A Deloitte logo on a sign outside the company’s offices in London
Deloitte said: ‘We have learnt from the matters identified by the FRC and remain committed to audit quality and its continuous improvement’ © AFP via Getty Images

The UK accounting watchdog has ordered Deloitte and one of its partners to pay more than £1mn for failures in its audits of insulation and construction group SIG six years ago.

The Financial Reporting Council said on Thursday it had fined Deloitte £906,250 and handed audit partner Simon Manning a £36,250 penalty. It also ordered the auditors to pay £120,000 to cover costs of the investigation, which was launched in 2018.

The sanctions relate to the way Deloitte dealt with supplier rebates and cash in its audits of SIG in the financial years ending in 2015 and 2016, which breached regulatory requirements.

“[The breaches] involved contraventions of requirements which are fundamental to the role of the independent auditor, and were associated with material misstatements in SIG PLC’s accounts which had to be corrected,” said FRC deputy executive counsel Jamie Symington.

The FRC said that Deloitte and Manning had “failed to obtain and document sufficient appropriate audit evidence” on supplier rebates — payments to SIG by suppliers to encourage it to buy their products.

The auditors also showed insufficient professional scepticism by failing to investigate indications that some balances relating to rebates may have been overstated, the FRC found.
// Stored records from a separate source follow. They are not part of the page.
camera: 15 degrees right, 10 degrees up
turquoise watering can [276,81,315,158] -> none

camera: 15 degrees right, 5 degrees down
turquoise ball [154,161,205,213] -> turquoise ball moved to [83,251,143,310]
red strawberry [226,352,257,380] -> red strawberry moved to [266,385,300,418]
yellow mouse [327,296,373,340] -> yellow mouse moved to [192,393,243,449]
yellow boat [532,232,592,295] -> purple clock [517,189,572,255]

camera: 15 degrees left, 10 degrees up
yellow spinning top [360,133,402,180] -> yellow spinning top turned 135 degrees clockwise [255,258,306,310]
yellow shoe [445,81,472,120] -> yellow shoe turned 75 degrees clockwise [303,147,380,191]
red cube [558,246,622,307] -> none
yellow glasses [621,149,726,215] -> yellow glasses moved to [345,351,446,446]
The regulator said scepticism was also lacking in the audit of cash, with Deloitte failing to investigate indications that cheque payments claimed as having been made after the financial year ended should have been regarded as pre-year-end payments.
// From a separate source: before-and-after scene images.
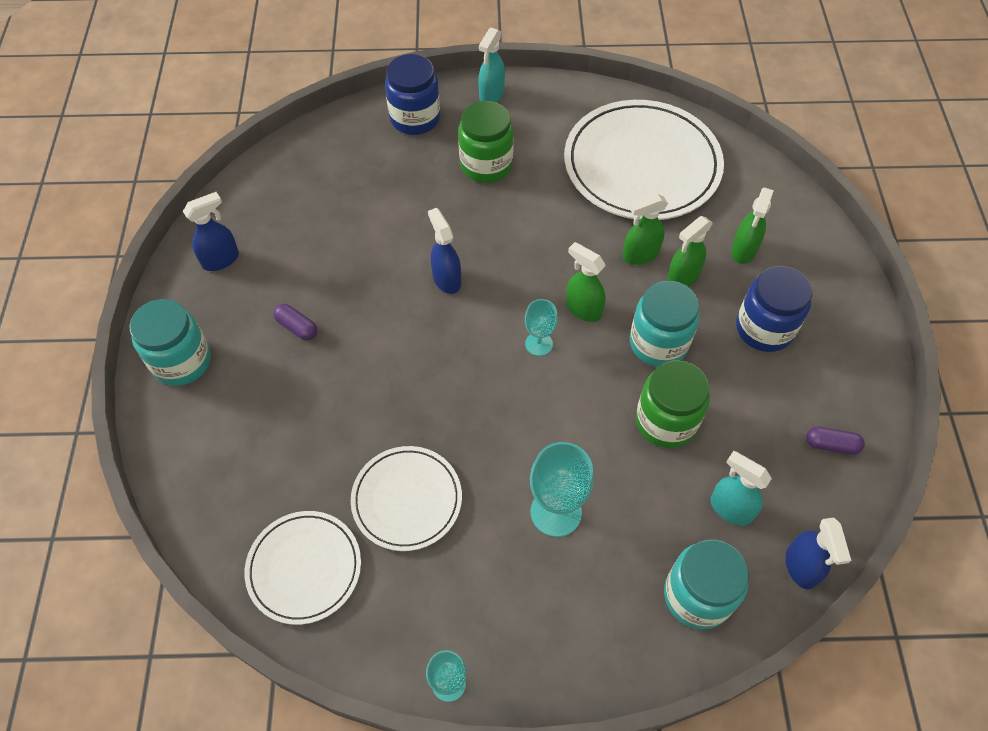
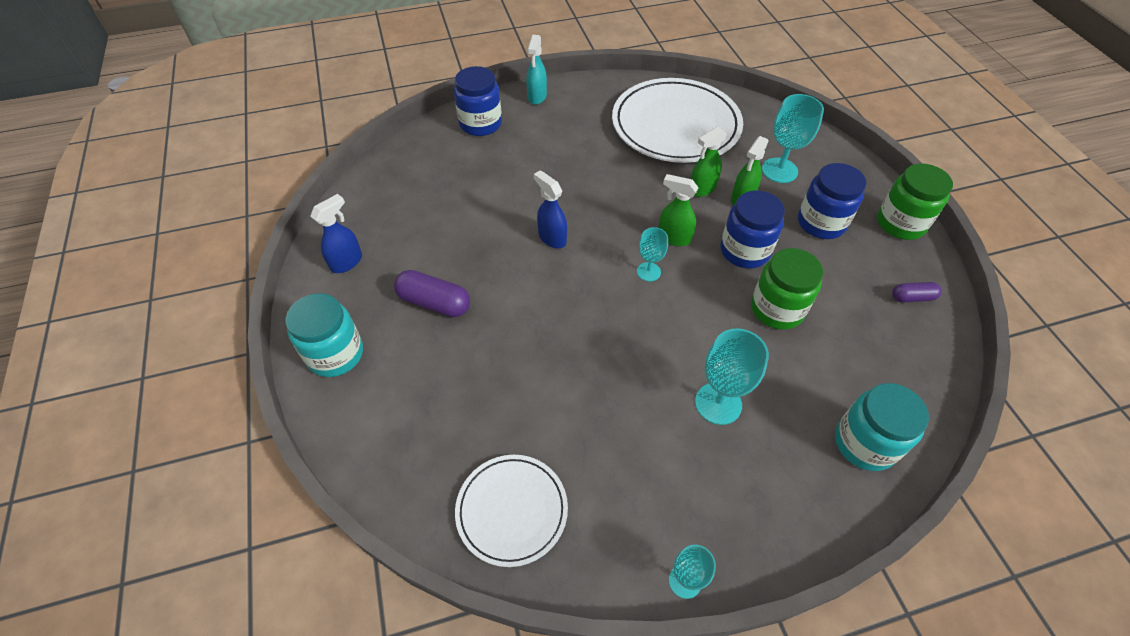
camera: 15 degrees left, 5 degrees down
purple capsule [273,304,317,340] -> purple capsule [394,270,470,317], size x1.70
white plate [351,446,462,551] -> none
green jar [458,101,514,183] -> green jar moved to [877,163,953,240]
turquoise jar [630,281,700,367] -> blue jar [720,191,785,268]
turquoise spray bottle [710,451,772,526] -> none
green spray bottle [731,187,774,264] -> turquoise goblet [762,94,824,183]
blue spray bottle [786,518,851,589] -> none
Symington said the problems with how the rebates were audited “were made all the more serious by the fact that the FRC had highlighted these complex supplier arrangements as requiring particular attention from auditors”. 

The fines had been reduced by 27.5 per cent from £1.25mn and £50,000 respectively because of Deloitte and Manning’s co-operation with the FRC and their early admissions of wrongdoing, the watchdog said. They did not qualify for a larger discount because their admissions were made close to the start of the case “but not at the earliest possible point in time”, according to the FRC’s decision notice.

Deloitte was also ordered to take action to prevent a repeat of the failings.

The firm is the subject of separate FRC investigations into its audits of car dealership Lookers and transport group Go-Ahead. It was fined £2mn in April after admitting rule breaches during its audit of outsourcing group Mitie. In 2020 it was hit with a record £15mn fine for serious misconduct in its auditing of Autonomy, the former FTSE 100 technology group.

Deloitte said it was “disappointed” that its work “fell short of the high standards expected of us”. It added: “We have learnt from the matters identified by the FRC and remain committed to audit quality and its continuous improvement.”